- _REQUEST_: Down to the last line, retype the records below exactly and skip the pictures.

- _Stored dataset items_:
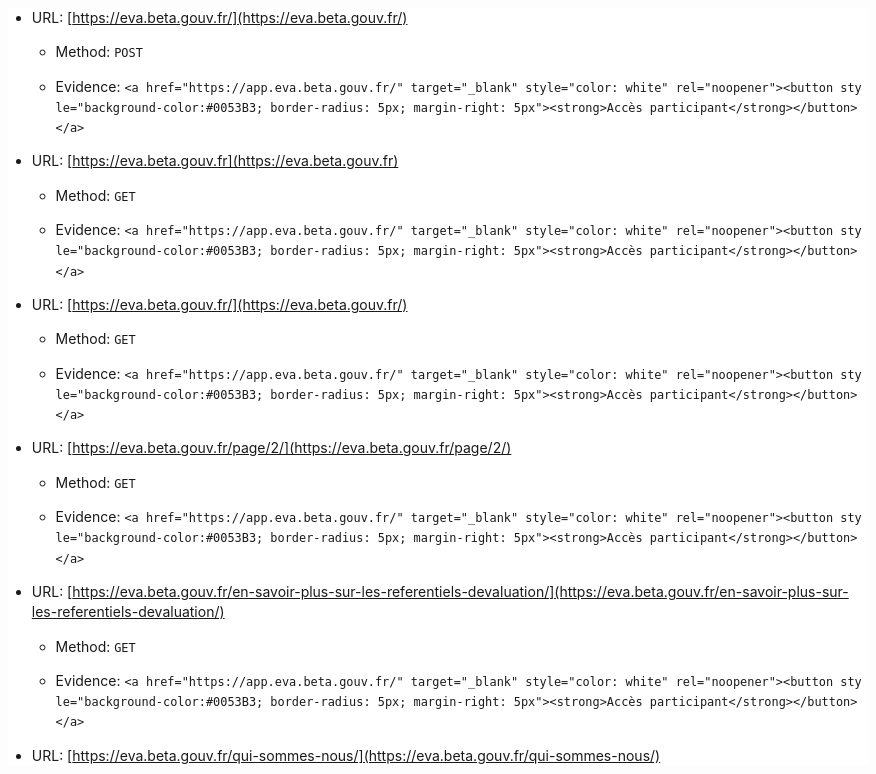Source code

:  
  
  
* URL: [https://eva.beta.gouv.fr/](https://eva.beta.gouv.fr/)
  
  
  * Method: `POST`
  
  
  * Evidence: `<a href="https://app.eva.beta.gouv.fr/" target="_blank" style="color: white" rel="noopener"><button style="background-color:#0053B3; border-radius: 5px; margin-right: 5px"><strong>Accès participant</strong></button></a>`
  
  
  
  
* URL: [https://eva.beta.gouv.fr](https://eva.beta.gouv.fr)
  
  
  * Method: `GET`
  
  
  * Evidence: `<a href="https://app.eva.beta.gouv.fr/" target="_blank" style="color: white" rel="noopener"><button style="background-color:#0053B3; border-radius: 5px; margin-right: 5px"><strong>Accès participant</strong></button></a>`
  
  
  
  
* URL: [https://eva.beta.gouv.fr/](https://eva.beta.gouv.fr/)
  
  
  * Method: `GET`
  
  
  * Evidence: `<a href="https://app.eva.beta.gouv.fr/" target="_blank" style="color: white" rel="noopener"><button style="background-color:#0053B3; border-radius: 5px; margin-right: 5px"><strong>Accès participant</strong></button></a>`
  
  
  
  
* URL: [https://eva.beta.gouv.fr/page/2/](https://eva.beta.gouv.fr/page/2/)
  
  
  * Method: `GET`
  
  
  * Evidence: `<a href="https://app.eva.beta.gouv.fr/" target="_blank" style="color: white" rel="noopener"><button style="background-color:#0053B3; border-radius: 5px; margin-right: 5px"><strong>Accès participant</strong></button></a>`
  
  
  
  
* URL: [https://eva.beta.gouv.fr/en-savoir-plus-sur-les-referentiels-devaluation/](https://eva.beta.gouv.fr/en-savoir-plus-sur-les-referentiels-devaluation/)
  
  
  * Method: `GET`
  
  
  * Evidence: `<a href="https://app.eva.beta.gouv.fr/" target="_blank" style="color: white" rel="noopener"><button style="background-color:#0053B3; border-radius: 5px; margin-right: 5px"><strong>Accès participant</strong></button></a>`
  
  
  
  
* URL: [https://eva.beta.gouv.fr/qui-sommes-nous/](https://eva.beta.gouv.fr/qui-sommes-nous/)
  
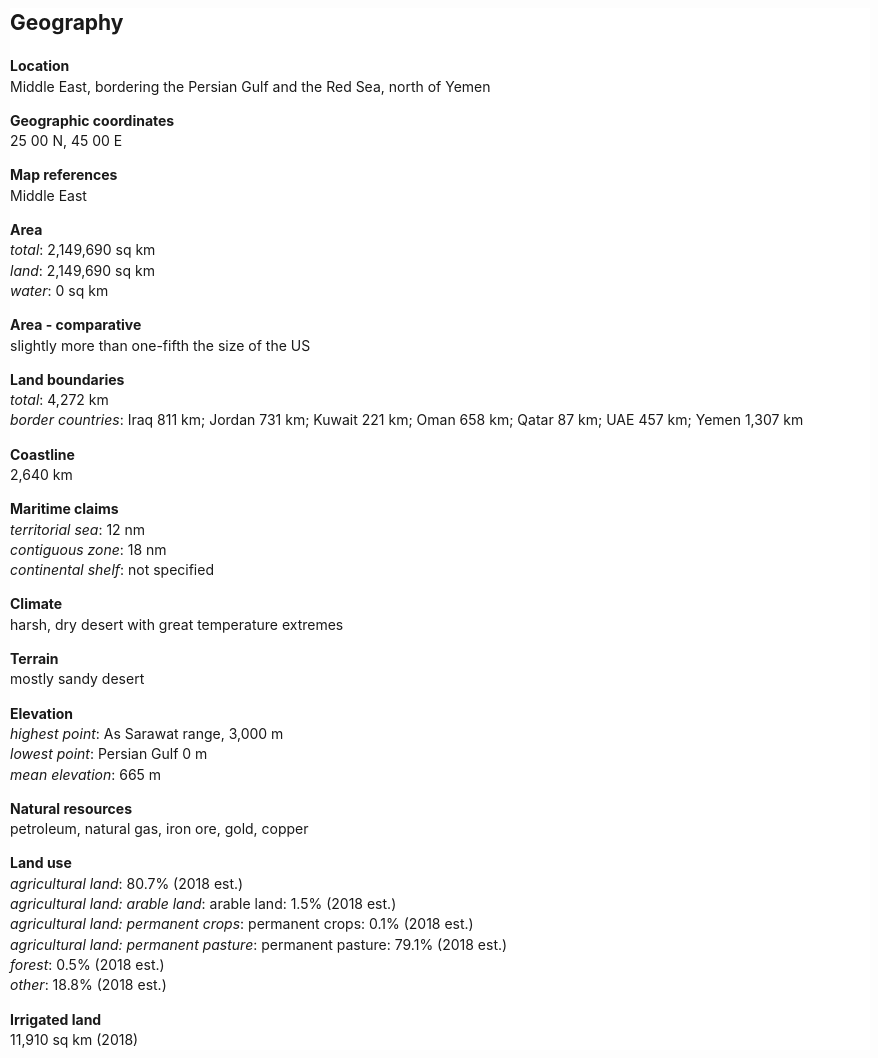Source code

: ## Geography

**Location**<br>
Middle East, bordering the Persian Gulf and the Red Sea, north of Yemen<br>

**Geographic coordinates**<br>
25 00 N, 45 00 E<br>

**Map references**<br>
Middle East<br>

**Area**<br>
_total_: 2,149,690 sq km<br>
_land_: 2,149,690 sq km<br>
_water_: 0 sq km<br>

**Area - comparative**<br>
slightly more than one-fifth the size of the US<br>

**Land boundaries**<br>
_total_: 4,272 km<br>
_border countries_: Iraq 811 km; Jordan 731 km; Kuwait 221 km; Oman 658 km; Qatar 87 km; UAE 457 km; Yemen 1,307 km<br>

**Coastline**<br>
2,640 km<br>

**Maritime claims**<br>
_territorial sea_: 12 nm<br>
_contiguous zone_: 18 nm<br>
_continental shelf_: not specified<br>

**Climate**<br>
harsh, dry desert with great temperature extremes<br>

**Terrain**<br>
mostly sandy desert<br>

**Elevation**<br>
_highest point_: As Sarawat range, 3,000 m<br>
_lowest point_: Persian Gulf 0 m<br>
_mean elevation_: 665 m<br>

**Natural resources**<br>
petroleum, natural gas, iron ore, gold, copper<br>

**Land use**<br>
_agricultural land_: 80.7% (2018 est.)<br>
_agricultural land: arable land_: arable land: 1.5% (2018 est.)<br>
_agricultural land: permanent crops_: permanent crops: 0.1% (2018 est.)<br>
_agricultural land: permanent pasture_: permanent pasture: 79.1% (2018 est.)<br>
_forest_: 0.5% (2018 est.)<br>
_other_: 18.8% (2018 est.)<br>

**Irrigated land**<br>
11,910 sq km (2018)<br>
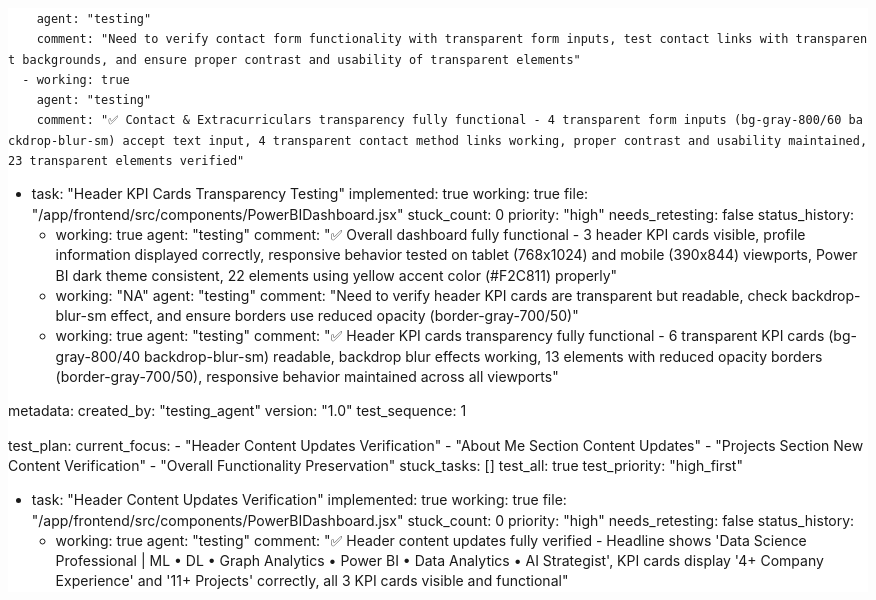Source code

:         agent: "testing"
        comment: "Need to verify contact form functionality with transparent form inputs, test contact links with transparent backgrounds, and ensure proper contrast and usability of transparent elements"
      - working: true
        agent: "testing"
        comment: "✅ Contact & Extracurriculars transparency fully functional - 4 transparent form inputs (bg-gray-800/60 backdrop-blur-sm) accept text input, 4 transparent contact method links working, proper contrast and usability maintained, 23 transparent elements verified"

  - task: "Header KPI Cards Transparency Testing"
    implemented: true
    working: true
    file: "/app/frontend/src/components/PowerBIDashboard.jsx"
    stuck_count: 0
    priority: "high"
    needs_retesting: false
    status_history:
      - working: true
        agent: "testing"
        comment: "✅ Overall dashboard fully functional - 3 header KPI cards visible, profile information displayed correctly, responsive behavior tested on tablet (768x1024) and mobile (390x844) viewports, Power BI dark theme consistent, 22 elements using yellow accent color (#F2C811) properly"
      - working: "NA"
        agent: "testing"
        comment: "Need to verify header KPI cards are transparent but readable, check backdrop-blur-sm effect, and ensure borders use reduced opacity (border-gray-700/50)"
      - working: true
        agent: "testing"
        comment: "✅ Header KPI cards transparency fully functional - 6 transparent KPI cards (bg-gray-800/40 backdrop-blur-sm) readable, backdrop blur effects working, 13 elements with reduced opacity borders (border-gray-700/50), responsive behavior maintained across all viewports"

metadata:
  created_by: "testing_agent"
  version: "1.0"
  test_sequence: 1

test_plan:
  current_focus:
    - "Header Content Updates Verification"
    - "About Me Section Content Updates"
    - "Projects Section New Content Verification"
    - "Overall Functionality Preservation"
  stuck_tasks: []
  test_all: true
  test_priority: "high_first"

  - task: "Header Content Updates Verification"
    implemented: true
    working: true
    file: "/app/frontend/src/components/PowerBIDashboard.jsx"
    stuck_count: 0
    priority: "high"
    needs_retesting: false
    status_history:
      - working: true
        agent: "testing"
        comment: "✅ Header content updates fully verified - Headline shows 'Data Science Professional | ML • DL • Graph Analytics • Power BI • Data Analytics • AI Strategist', KPI cards display '4+ Company Experience' and '11+ Projects' correctly, all 3 KPI cards visible and functional"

- _PROBLEM SOLUTION_:
Source code

:  
  
  
* URL: [https://eva.beta.gouv.fr/](https://eva.beta.gouv.fr/)
  
  
  * Method: `POST`
  
  
  * Evidence: `<a href="https://app.eva.beta.gouv.fr/" target="_blank" style="color: white" rel="noopener"><button style="background-color:#0053B3; border-radius: 5px; margin-right: 5px"><strong>Accès participant</strong></button></a>`
  
  
  
  
* URL: [https://eva.beta.gouv.fr](https://eva.beta.gouv.fr)
  
  
  * Method: `GET`
  
  
  * Evidence: `<a href="https://app.eva.beta.gouv.fr/" target="_blank" style="color: white" rel="noopener"><button style="background-color:#0053B3; border-radius: 5px; margin-right: 5px"><strong>Accès participant</strong></button></a>`
  
  
  
  
* URL: [https://eva.beta.gouv.fr/](https://eva.beta.gouv.fr/)
  
  
  * Method: `GET`
  
  
  * Evidence: `<a href="https://app.eva.beta.gouv.fr/" target="_blank" style="color: white" rel="noopener"><button style="background-color:#0053B3; border-radius: 5px; margin-right: 5px"><strong>Accès participant</strong></button></a>`
  
  
  
  
* URL: [https://eva.beta.gouv.fr/page/2/](https://eva.beta.gouv.fr/page/2/)
  
  
  * Method: `GET`
  
  
  * Evidence: `<a href="https://app.eva.beta.gouv.fr/" target="_blank" style="color: white" rel="noopener"><button style="background-color:#0053B3; border-radius: 5px; margin-right: 5px"><strong>Accès participant</strong></button></a>`
  
  
  
  
* URL: [https://eva.beta.gouv.fr/en-savoir-plus-sur-les-referentiels-devaluation/](https://eva.beta.gouv.fr/en-savoir-plus-sur-les-referentiels-devaluation/)
  
  
  * Method: `GET`
  
  
  * Evidence: `<a href="https://app.eva.beta.gouv.fr/" target="_blank" style="color: white" rel="noopener"><button style="background-color:#0053B3; border-radius: 5px; margin-right: 5px"><strong>Accès participant</strong></button></a>`
  
  
  
  
* URL: [https://eva.beta.gouv.fr/qui-sommes-nous/](https://eva.beta.gouv.fr/qui-sommes-nous/)
  
Source code

: ## Geography

**Location**<br>
Middle East, bordering the Persian Gulf and the Red Sea, north of Yemen<br>

**Geographic coordinates**<br>
25 00 N, 45 00 E<br>

**Map references**<br>
Middle East<br>

**Area**<br>
_total_: 2,149,690 sq km<br>
_land_: 2,149,690 sq km<br>
_water_: 0 sq km<br>

**Area - comparative**<br>
slightly more than one-fifth the size of the US<br>

**Land boundaries**<br>
_total_: 4,272 km<br>
_border countries_: Iraq 811 km; Jordan 731 km; Kuwait 221 km; Oman 658 km; Qatar 87 km; UAE 457 km; Yemen 1,307 km<br>

**Coastline**<br>
2,640 km<br>

**Maritime claims**<br>
_territorial sea_: 12 nm<br>
_contiguous zone_: 18 nm<br>
_continental shelf_: not specified<br>

**Climate**<br>
harsh, dry desert with great temperature extremes<br>

**Terrain**<br>
mostly sandy desert<br>

**Elevation**<br>
_highest point_: As Sarawat range, 3,000 m<br>
_lowest point_: Persian Gulf 0 m<br>
_mean elevation_: 665 m<br>

**Natural resources**<br>
petroleum, natural gas, iron ore, gold, copper<br>

**Land use**<br>
_agricultural land_: 80.7% (2018 est.)<br>
_agricultural land: arable land_: arable land: 1.5% (2018 est.)<br>
_agricultural land: permanent crops_: permanent crops: 0.1% (2018 est.)<br>
_agricultural land: permanent pasture_: permanent pasture: 79.1% (2018 est.)<br>
_forest_: 0.5% (2018 est.)<br>
_other_: 18.8% (2018 est.)<br>

**Irrigated land**<br>
11,910 sq km (2018)<br>
Source code

:         agent: "testing"
        comment: "Need to verify contact form functionality with transparent form inputs, test contact links with transparent backgrounds, and ensure proper contrast and usability of transparent elements"
      - working: true
        agent: "testing"
        comment: "✅ Contact & Extracurriculars transparency fully functional - 4 transparent form inputs (bg-gray-800/60 backdrop-blur-sm) accept text input, 4 transparent contact method links working, proper contrast and usability maintained, 23 transparent elements verified"

  - task: "Header KPI Cards Transparency Testing"
    implemented: true
    working: true
    file: "/app/frontend/src/components/PowerBIDashboard.jsx"
    stuck_count: 0
    priority: "high"
    needs_retesting: false
    status_history:
      - working: true
        agent: "testing"
        comment: "✅ Overall dashboard fully functional - 3 header KPI cards visible, profile information displayed correctly, responsive behavior tested on tablet (768x1024) and mobile (390x844) viewports, Power BI dark theme consistent, 22 elements using yellow accent color (#F2C811) properly"
      - working: "NA"
        agent: "testing"
        comment: "Need to verify header KPI cards are transparent but readable, check backdrop-blur-sm effect, and ensure borders use reduced opacity (border-gray-700/50)"
      - working: true
        agent: "testing"
        comment: "✅ Header KPI cards transparency fully functional - 6 transparent KPI cards (bg-gray-800/40 backdrop-blur-sm) readable, backdrop blur effects working, 13 elements with reduced opacity borders (border-gray-700/50), responsive behavior maintained across all viewports"

metadata:
  created_by: "testing_agent"
  version: "1.0"
  test_sequence: 1

test_plan:
  current_focus:
    - "Header Content Updates Verification"
    - "About Me Section Content Updates"
    - "Projects Section New Content Verification"
    - "Overall Functionality Preservation"
  stuck_tasks: []
  test_all: true
  test_priority: "high_first"

  - task: "Header Content Updates Verification"
    implemented: true
    working: true
    file: "/app/frontend/src/components/PowerBIDashboard.jsx"
    stuck_count: 0
    priority: "high"
    needs_retesting: false
    status_history:
      - working: true
        agent: "testing"
        comment: "✅ Header content updates fully verified - Headline shows 'Data Science Professional | ML • DL • Graph Analytics • Power BI • Data Analytics • AI Strategist', KPI cards display '4+ Company Experience' and '11+ Projects' correctly, all 3 KPI cards visible and functional"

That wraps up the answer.